▶ Exercise tasks
1 - Reproduce the book review from "Conroy also started" up to and including "co-authored several books.", substituting "small journals" for "little magazines".
2 - According to the book review, which three little magazines did Conroy start?

▶ Supplied text
○ ○ ○

In 1933 his classic proletarian novel, The Disinherited, was published. At the time this first novel was widely received as a major breakthrough in American working-class fiction and, after four decades of neglect, it is now finally being rediscovered. Highly autobiographical and quite episodic in structure, The Disinherited recounts the struggle of its protagonist, Larry Donovan, to survive economically and spiritually as he moves from coal mine and steel mill to tire plant and Midwestern farm. While the book ends with Donovan discovering his salvation in group protest and labor organizing, it avoids the formulaic didacticism of much 1930s proletarian fiction.

Conroy also started three little magazines — Rebel Poet, The Anvil and The New Anvil — devoted to discovering and giving voice to as yet unknown worker-writers from across America, including Richard Wright and Nelson Algren, with whom he worked on the Writers' Project of the Works Progress Administration in Chicago; Meridel LeSueur, a journalist, labor reformer and fiction writer later banned during the McCarthy era; and Arna Bontemps, an African-American writer of fiction and non-fiction with whom Conroy co-authored several books.

Douglas Wixson's book is a consistently fascinating study of the often painful and sometimes implausible details of Conroy's life and career up to the 1960s. It merely summarizes the relatively obscure and peaceful closing decades of the editor-novelist's long life, which ended in 1990. When one considers what Wixson is primarily interested in accomplishing, this structural imbalance is not an important limitation or weakness in his approach. Wixson emphasizes in his afterword that "{Worker-Writer} is not a biography in the traditional sense."

It is, in fact, not the biography of a man, but of a literary movement, that of 1930s Midwestern worker-writer fiction; and it eloquently documents the struggles of the talented, colorful and, in most cases, ultimately defeated group of men and women who created it. Wixson resurrects such largely forgotten but invariably intriguing figures as Sanora Babb, Edward Falkowski, Joseph Kalar, Ruth Lechlitner, Joseph Vogel and W.W. Wharton. His account of the life and career of the wildly eccentric and deliberately provocative "farmer-poet of Missouri," H.H. Lewis, is, in itself, reason to read Worker-Writer in America. Wixson's decision to make Conroy the emblematic figure for this literary group is both an obvious and appropriate choice.

Wixson offers a graphic account of the formidable obstacles they confronted. First, there was what he calls the "proletarian night" of the worker-writers, who had to attempt to produce convincing creative prose at night after working long, exhausting, sometimes dangerous and always boring jobs during the day. At least, that was their common problem when there wasn't a worse one — unemployment and the threat of homelessness. In addition, living in small towns or on farms in the Midwest, these ambitious young artists were locked out of any kind of creative community. One of Conroy's main gifts to them was a bridge over such isolation with outlets for their work like Rebel Poet and The Anvil.

Still, as Wixson conclusively documents, the back of the Midwestern worker-writer movement was not ultimately broken by such immediate and practical concerns, but by orchestrated assaults from both the literary right and left. Conservative critical denunciation of Conroy, Lewis and LeSueur (and, for that matter, of Algren and Wright) was, from the first, extreme and unforgiving — the charge being that these proletarian writers were artistically crude and politically subversive. In the long run, however, much more devastating to the careers and reputations of the Midwestern worker-writers was their repudiation by the political and artistic left during the Popular Front years of the mid-'30s. Wixson ends Worker-Writer in America with a plea that the longstanding critical neglect of their contributions be corrected. He argues that "we need to continue the task of recovering 'disappeared' writers and clarifying neglected traditions. It may happen again that a generation of bright, young and energetic men and women, uprooted, without a future, helmless and homeless, hear the voices of 'those who do not write.'"

His book represents an excellent beginning for such a worthy project. 

James R. Giles is professor of English at Northern Illinois University. He is the author of Confronting the Horror: The Novels of Nelson Algren (Kent State University Press, 1989).

○ ○ ○

▶ Source information
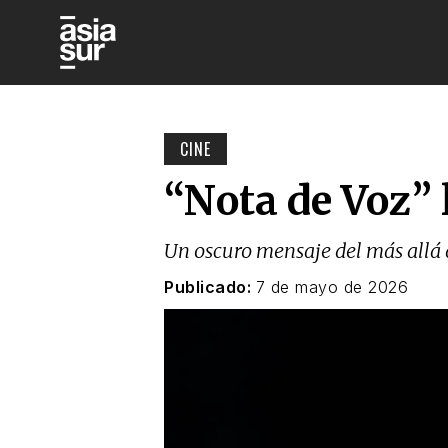
CINE
“Nota de Voz” l
Un oscuro mensaje del más allá 
Publicado:
7 de mayo de 2026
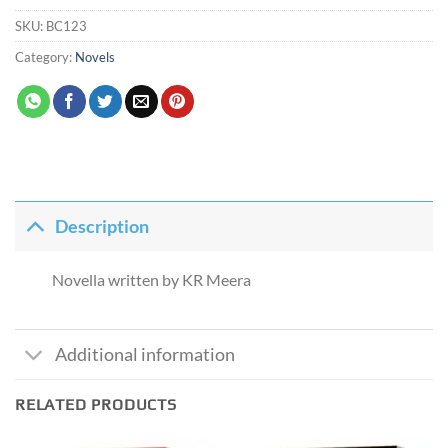
SKU:
BC123
Category:
Novels
Description
Novella written by KR Meera
Additional information
RELATED PRODUCTS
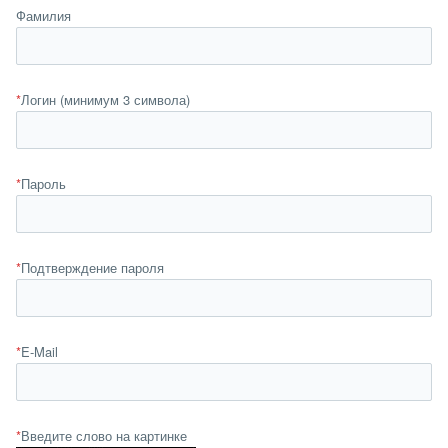
Фамилия
*
Логин (минимум 3 символа)
*
Пароль
*
Подтверждение пароля
*
E-Mail
*
Введите слово на картинке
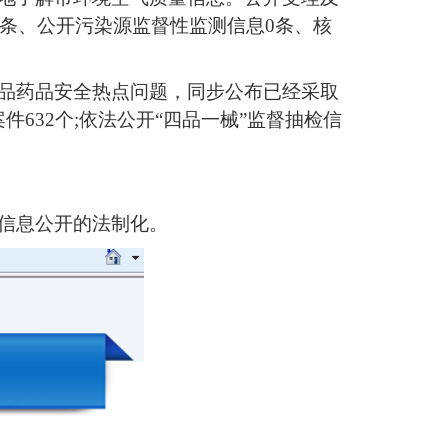
2条、公开污染源监督性监测信息0条、核
食品药品安全热点问题，同步公布已经采取
632个;依法公开“四品一械”监督抽检信
了信息公开的法制化。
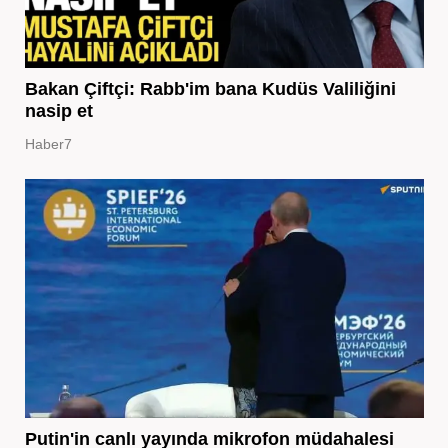
Bakan Çiftçi: Rabb'im bana Kudüs Valiliğini
nasip et
Haber7
Putin'in canlı yayında mikrofon müdahalesi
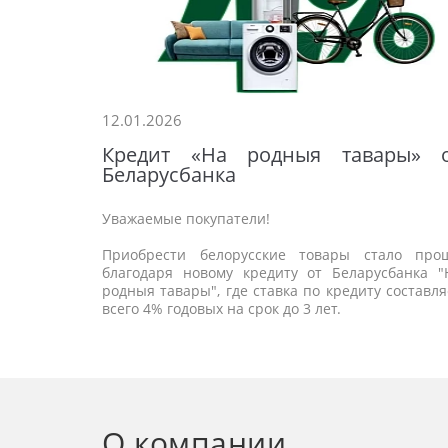
12.01.2026
Кредит «На родныя тавары» 
Беларусбанка
цованные
Уважаемые покупатели!
Приобрести белорусские товары стало про
благодаря новому кредиту от Беларусбанка "
родныя тавары", где ставка по кредиту составля
всего 4% годовых на срок до 3 лет.
О компании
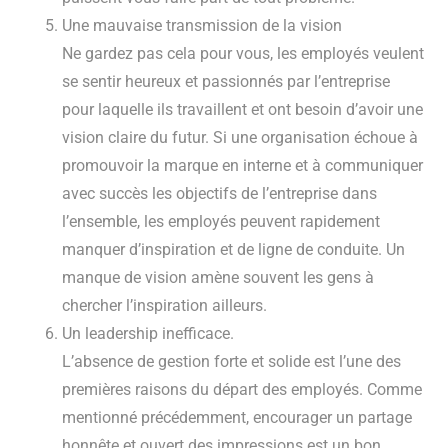
Une mauvaise transmission de la vision
Ne gardez pas cela pour vous, les employés veulent
se sentir heureux et passionnés par l’entreprise
pour laquelle ils travaillent et ont besoin d’avoir une
vision claire du futur. Si une organisation échoue à
promouvoir la marque en interne et à communiquer
avec succès les objectifs de l’entreprise dans
l’ensemble, les employés peuvent rapidement
manquer d’inspiration et de ligne de conduite. Un
manque de vision amène souvent les gens à
chercher l’inspiration ailleurs.
Un leadership inefficace.
L’absence de gestion forte et solide est l’une des
premières raisons du départ des employés. Comme
mentionné précédemment, encourager un partage
honnête et ouvert des impressions est un bon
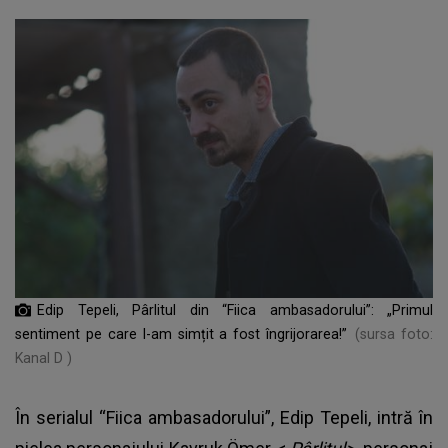
Edip Tepeli, Pârlitul din “Fiica ambasadorului”: „Primul
sentiment pe care l-am simțit a fost îngrijorarea!”
(sursa foto:
Kanal D )
În serialul “Fiica ambasadorului”, Edip Tepeli, intră în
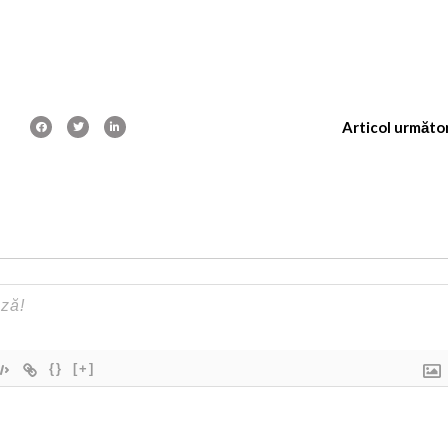
Articol următo
{}
[+]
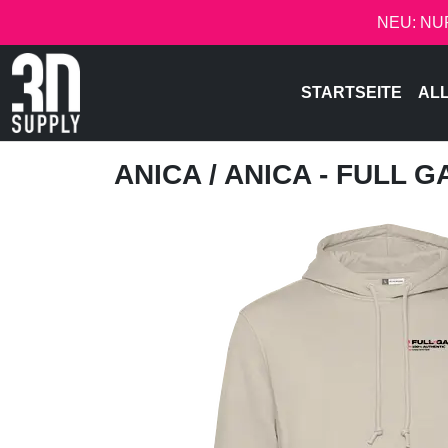
NEU: NU
STARTSEITE
AL
ANICA
/ ANICA - FULL G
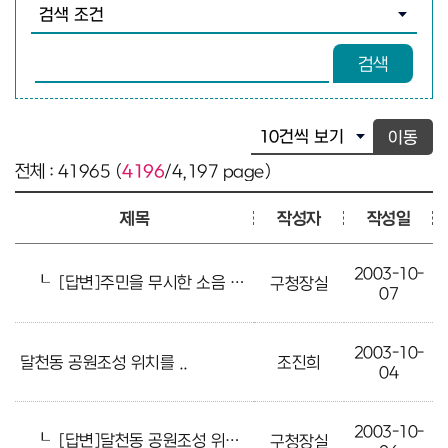
검색조건 선택
검색어 입력
검색
이동
전체 : 41965 (
4196
/4,197 page)
제목
작성자
작성일
2003-10-
┖
[답변]주민을 무시한 소음 과 분진
구청장실
07
2003-10-
달천동 공원조성 위치를 ..
조진희
04
2003-10-
┖
[답변]달천동 공원조성 위치를 ..
구청장실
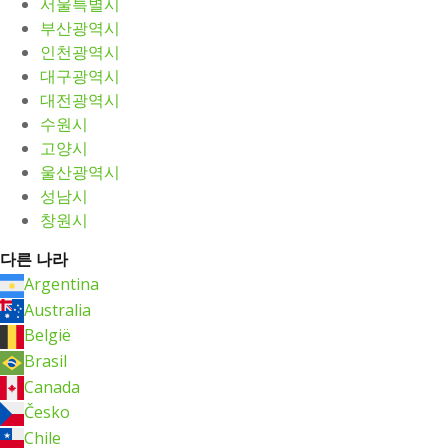
서울특별시
부산광역시
인천광역시
대구광역시
대전광역시
수원시
고양시
울산광역시
성남시
창원시
다른 나라
Argentina
Australia
België
Brasil
Canada
Česko
Chile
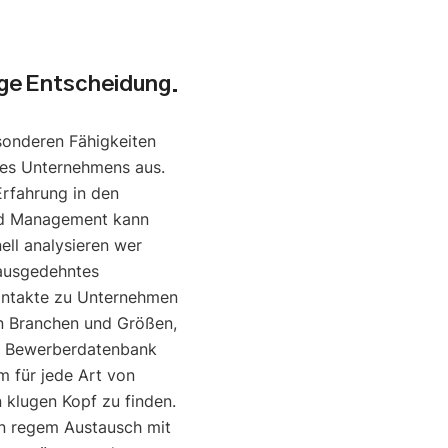
uge Entscheidung.
sonderen Fähigkeiten
nes Unternehmens aus.
Erfahrung in den
nd Management kann
ell analysieren wer
 ausgedehntes
ontakte zu Unternehmen
en Branchen und Größen,
e Bewerberdatenbank
um für jede Art von
klugen Kopf zu finden.
in regem Austausch mit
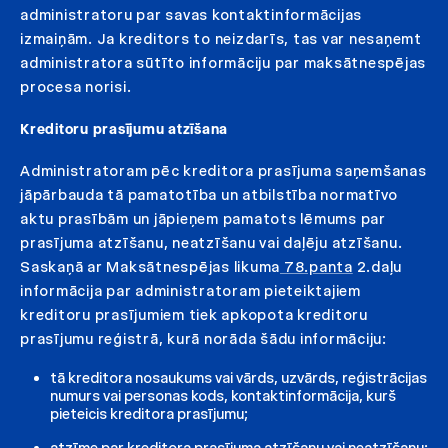
administratoru par savas kontaktinformācijas
izmaiņām. Ja kreditors to neizdarīs, tas var nesaņemt
administratora sūtīto informāciju par maksātnespējas
procesa norisi.
Kreditoru prasījumu atzīšana
Administratoram pēc kreditora prasījuma saņemšanas
jāpārbauda tā pamatotība un atbilstība normatīvo
aktu prasībām un jāpieņem pamatots lēmums par
prasījuma atzīšanu, neatzīšanu vai daļēju atzīšanu.
Saskaņā ar Maksātnespējas likuma
78.panta
2.daļu
informācija par administratoram pieteiktajiem
kreditoru prasījumiem tiek apkopota kreditoru
prasījumu reģistrā, kurā norāda šādu informāciju:
tā kreditora nosaukums vai vārds, uzvārds, reģistrācijas
numurs vai personas kods, kontaktinformācija, kurš
pieteicis kreditora prasījumu;
atzīme par kreditora prasījuma atzīšanu vai neatzīšanu;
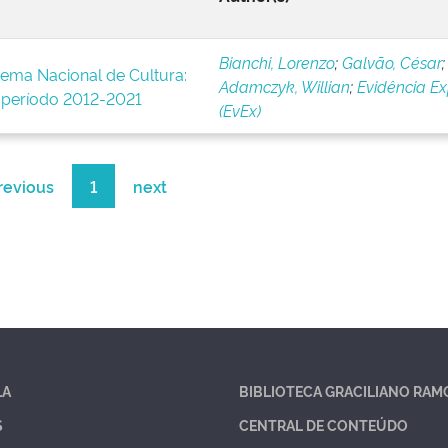
Bianchi, Lorenzo
;
Galvão, César
;
tema Nacional de Cultura:
Adamczyk, Willian
;
Evidência Ex
o período 2012-2021
(EvEx)
revious
1
next
LA
BIBLIOTECA GRACILIANO RAM
S
CENTRAL DE CONTEÚDO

○ ○ ○

▶ Answer list
1 -
Conroy also started three small journals — Rebel Poet, The Anvil and The New Anvil — devoted to discovering and giving voice to as yet unknown worker-writers from across America, including Richard Wright and Nelson Algren, with whom he worked on the Writers' Project of the Works Progress Administration in Chicago; Meridel LeSueur, a journalist, labor reformer and fiction writer later banned during the McCarthy era; and Arna Bontemps, an African-American writer of fiction and non-fiction with whom Conroy co-authored several books.

2 - Rebel Poet, The Anvil and The New Anvil.